Поверить в случайность в жизни Кати он не мог – понимая, что и за его процесс она взялась не из-за материальной его стороны, он почти наверняка уже знал, что она, словно играет в эту жизнь, но только всегда по своим правилам. И выигрывает!
Сергей неожиданно для себя понял, что думает уже не о мерзавке-карлице, использующей людей с детства, а о красивой маленькой кукле, скрытость силы которой делает ее неуязвимой даже для людей, более умных и большего достигших в жизни, и что, отпусти его Штурман два года назад, при второй встрече с Катей, возможно, они стали бы идеальной парой – будучи совершенно одинаковыми по судьбе и противоположностями – по натуре. Сергей так глубоко позволил себе развить эту возможность, что, открыв глаза, понял, что теперь он обрел смысл выйти отсюда, писать дальше и жить. Он хотел быть с ней, с этой невыносимо прагматичной, расчетливой маленькой змеей, в которой должны таиться, быть может скрытые от нее самой, не испытанные, любовь, сострадание и привязанность. Посмотрев на часы в коридоре, которые показывали, что время до выключения нормального света в здании у него еще много, он позвал охранника – попросить бумагу и ручку – до окончания процесса он решил опубликовать новую книгу, чтобы никаких причин после его оправдания – а теперь он был уверен и в нем, способных сломать его новую мечту, не было.
* * *
Проработав с материалами и информацией, полученными накануне, всю ночь, не ложась спать, а просто приняв душ, в девять утра Катя набрала полученный от Джейка, номер психотерапевта Штурмана. Представившись и выслушав в ответ, что тот знает, кто она – из газет, писавших о предстоящем процессе, Катя попросила мужчину о встрече. Сославшись на занятость на неделе, он предложил ей время в начале следующей семидневки. Но зная, что столько времени ждать не сможет, Катя – с мольбой в голосе за несчастного, сидящего за решеткой карлика – начала давить на терапевта:
– Мистер Хейс, мы обязательно встретимся на следующей неделе, поскольку я намереваюсь использовать вас в качестве свидетеля на процессе, но мне очень важно знать ответ на единственный вопрос прямо сейчас: Дмитрий Штурман посещал вас просто потому, что не иметь психотерапевта – неприлично, или же он страдал психическим заболеванием, может быть – отклонениями?
Терапевт мягко засмеялся:
– Мисс Невзорова, теперь я понимаю, почему вы всегда выигрываете! – и, помолчав, продолжил: – Мистер Штурман был настоящим психопатом, с манией преследования и маниакально-депрессивным психозом. Если вам нужна информация, на какие действия способны субъекты с подобными, как вы выразились, отклонениями, продиктуйте адрес вашей электронной почты, я вам все вышлю.
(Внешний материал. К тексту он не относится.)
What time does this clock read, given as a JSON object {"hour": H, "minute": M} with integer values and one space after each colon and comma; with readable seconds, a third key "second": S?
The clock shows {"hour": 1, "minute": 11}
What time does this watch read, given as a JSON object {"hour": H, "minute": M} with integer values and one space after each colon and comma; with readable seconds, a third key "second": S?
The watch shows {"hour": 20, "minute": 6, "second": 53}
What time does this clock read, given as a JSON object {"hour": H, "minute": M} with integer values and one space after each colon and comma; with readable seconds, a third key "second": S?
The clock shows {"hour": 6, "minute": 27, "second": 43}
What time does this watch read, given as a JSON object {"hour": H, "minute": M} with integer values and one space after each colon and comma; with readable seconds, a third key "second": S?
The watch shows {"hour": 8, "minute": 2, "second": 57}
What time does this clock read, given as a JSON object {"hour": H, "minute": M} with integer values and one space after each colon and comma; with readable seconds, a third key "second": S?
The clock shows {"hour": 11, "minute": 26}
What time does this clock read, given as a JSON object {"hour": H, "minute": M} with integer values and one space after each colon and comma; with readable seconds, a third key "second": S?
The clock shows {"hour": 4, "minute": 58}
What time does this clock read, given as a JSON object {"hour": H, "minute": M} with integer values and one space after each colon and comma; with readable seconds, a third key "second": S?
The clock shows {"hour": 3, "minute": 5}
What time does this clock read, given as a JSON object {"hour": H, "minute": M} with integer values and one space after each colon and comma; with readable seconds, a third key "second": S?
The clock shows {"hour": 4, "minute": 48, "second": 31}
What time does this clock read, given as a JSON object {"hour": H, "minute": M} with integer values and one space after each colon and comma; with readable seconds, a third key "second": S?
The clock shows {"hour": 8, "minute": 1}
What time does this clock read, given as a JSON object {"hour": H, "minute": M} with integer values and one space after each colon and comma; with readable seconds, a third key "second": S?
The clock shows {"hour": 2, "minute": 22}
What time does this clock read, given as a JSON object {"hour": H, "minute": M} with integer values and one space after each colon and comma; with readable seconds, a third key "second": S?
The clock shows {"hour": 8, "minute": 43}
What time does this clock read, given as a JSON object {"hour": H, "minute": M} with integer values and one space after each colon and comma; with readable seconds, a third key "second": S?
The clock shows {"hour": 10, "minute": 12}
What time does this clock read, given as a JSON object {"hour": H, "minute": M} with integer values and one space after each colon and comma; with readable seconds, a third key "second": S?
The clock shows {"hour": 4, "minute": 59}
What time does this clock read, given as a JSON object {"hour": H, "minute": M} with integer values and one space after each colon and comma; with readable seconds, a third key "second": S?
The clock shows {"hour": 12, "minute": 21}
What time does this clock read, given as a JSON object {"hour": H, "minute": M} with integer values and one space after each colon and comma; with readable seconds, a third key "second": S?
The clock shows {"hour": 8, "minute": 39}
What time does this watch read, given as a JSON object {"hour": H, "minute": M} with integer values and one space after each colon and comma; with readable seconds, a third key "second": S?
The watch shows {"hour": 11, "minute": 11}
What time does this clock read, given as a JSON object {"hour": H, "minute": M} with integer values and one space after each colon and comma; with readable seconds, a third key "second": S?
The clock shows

Продиктовав Хейсу адрес и попрощавшись с ним до следующей недели, Катя, улыбаясь, нажала кнопку отбоя: она уже видела Сергея свободным. Но если ей удастся найти хотя бы кого-то, кто подтвердит его рассказ, все намного упростится. Спросить же психотерапевта, не рассказывал ли ему Штурман о том, что вытворял с гномом, живущим с ним многие годы, она не решилась – на подобный вопрос по телефону тот отвечать бы не стал. Разрабатывать тактику защиты Сергея она уже почти закончила – оставалось только дослушать его рассказ и потом работать с материалами прокурора – смотреть, каких свидетелей тот будет вызывать, и выяснять у Сергея, кто был кем и что этот свидетель знает об их жизни, хотя Катя и представить не могла людей, знающих об их жизни хоть что-то. Она переоделась и, собрав бумаги, весело выскочила за дверь, чтобы дослушать Сережину историю и закончить план его защиты.
* * *
Сергею стоило больших усилий не выдать своей радости, увидев Катю, – он очень хотел рассказать ей о своей новой, теперь уже связанной с нею, мечте – о том, что он уже начал воплощать задуманное, написав в эту ночь первые несколько глав книги. Но зная, что слепившая себя из того же теста, но совершенно по-другому, она, скорее всего, пропустив мимо своего внимания все, порадуется вслух лишь обретению им цели, которая поможет ему выбраться отсюда, и продолжит разговор о процессе, он, только улыбаясь, поздоровался и, сев напротив, с удивлением почувствовал, что не может поднять на нее глаза – словно скрываемая им мечта была чем-то запретным. Но на самом деле Сергей знал – он просто боится эту маленькую женщину с платиновым сердцем.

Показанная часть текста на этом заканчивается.